▶ _WORK INSTRUCTIONS_
Total the lines of the listing below that hold the word "elbow". Output nothing except that number.

▶ _TASK INPUT_
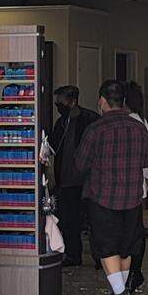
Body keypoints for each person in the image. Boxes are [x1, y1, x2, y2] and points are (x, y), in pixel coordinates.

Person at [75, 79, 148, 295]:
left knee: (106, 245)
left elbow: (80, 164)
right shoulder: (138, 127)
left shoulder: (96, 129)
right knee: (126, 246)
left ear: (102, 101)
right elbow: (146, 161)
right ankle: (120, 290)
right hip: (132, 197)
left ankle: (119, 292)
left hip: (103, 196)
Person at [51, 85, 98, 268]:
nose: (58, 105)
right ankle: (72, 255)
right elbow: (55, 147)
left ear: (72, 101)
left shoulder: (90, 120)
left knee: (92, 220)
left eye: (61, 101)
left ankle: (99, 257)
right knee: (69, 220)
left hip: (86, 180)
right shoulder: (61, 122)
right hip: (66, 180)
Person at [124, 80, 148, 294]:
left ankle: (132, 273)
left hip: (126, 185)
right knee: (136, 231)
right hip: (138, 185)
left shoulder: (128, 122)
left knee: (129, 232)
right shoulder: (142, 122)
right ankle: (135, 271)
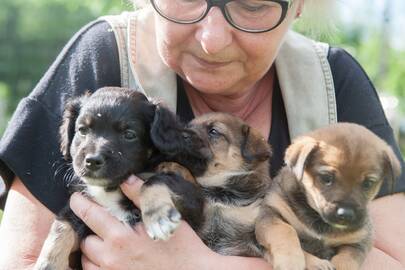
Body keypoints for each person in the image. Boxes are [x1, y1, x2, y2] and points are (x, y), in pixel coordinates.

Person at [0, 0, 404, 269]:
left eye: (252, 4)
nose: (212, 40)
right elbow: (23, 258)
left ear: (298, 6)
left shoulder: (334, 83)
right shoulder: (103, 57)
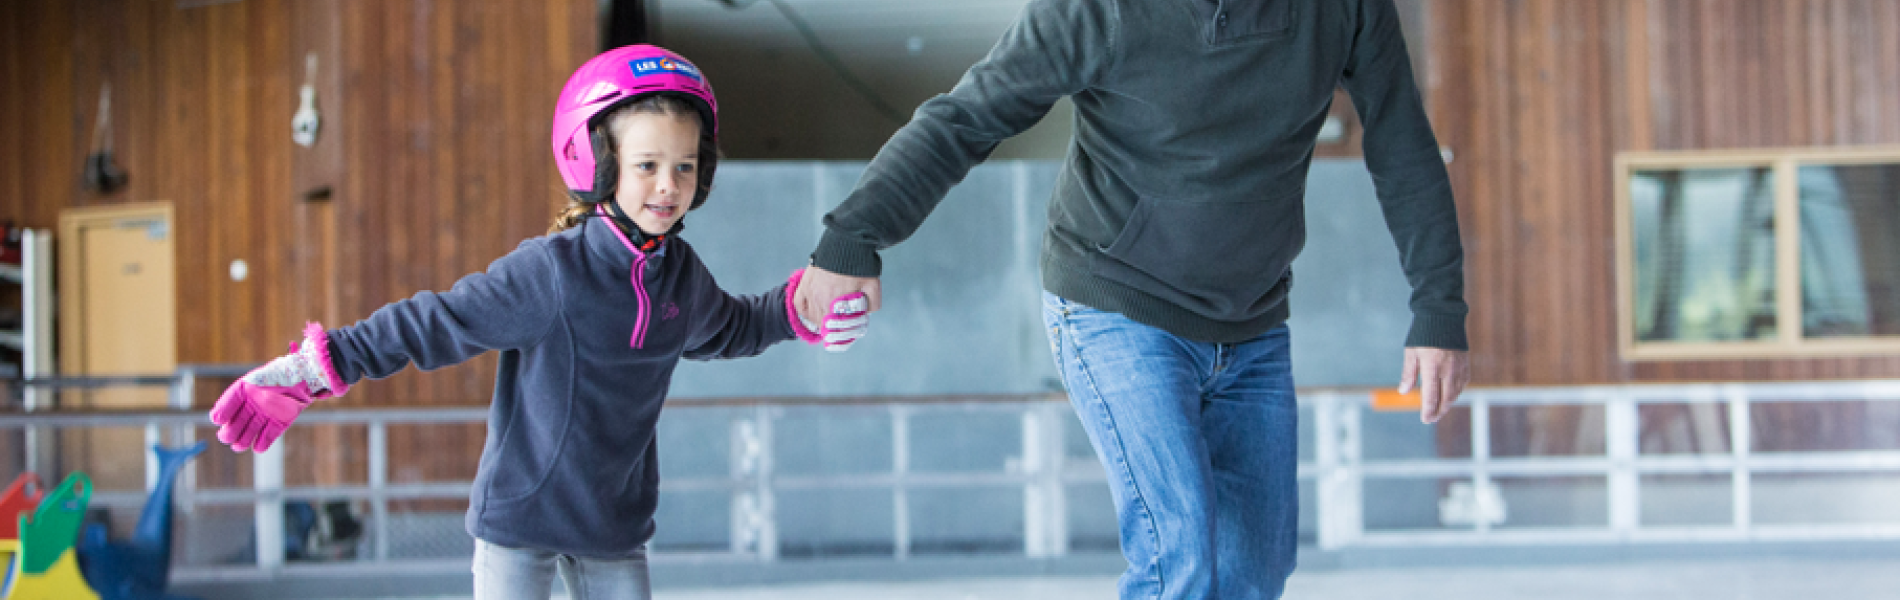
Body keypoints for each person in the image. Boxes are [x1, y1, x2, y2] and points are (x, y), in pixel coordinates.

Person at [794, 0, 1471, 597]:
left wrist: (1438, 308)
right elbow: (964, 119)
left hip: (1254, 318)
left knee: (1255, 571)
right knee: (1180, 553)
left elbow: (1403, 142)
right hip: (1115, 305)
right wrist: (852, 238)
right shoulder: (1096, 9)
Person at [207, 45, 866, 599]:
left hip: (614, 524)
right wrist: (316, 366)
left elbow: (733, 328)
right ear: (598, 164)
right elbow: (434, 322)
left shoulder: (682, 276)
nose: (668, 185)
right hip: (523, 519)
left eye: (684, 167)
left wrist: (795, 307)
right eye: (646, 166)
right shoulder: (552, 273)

▶ _EXERCISE RESPONSE_
8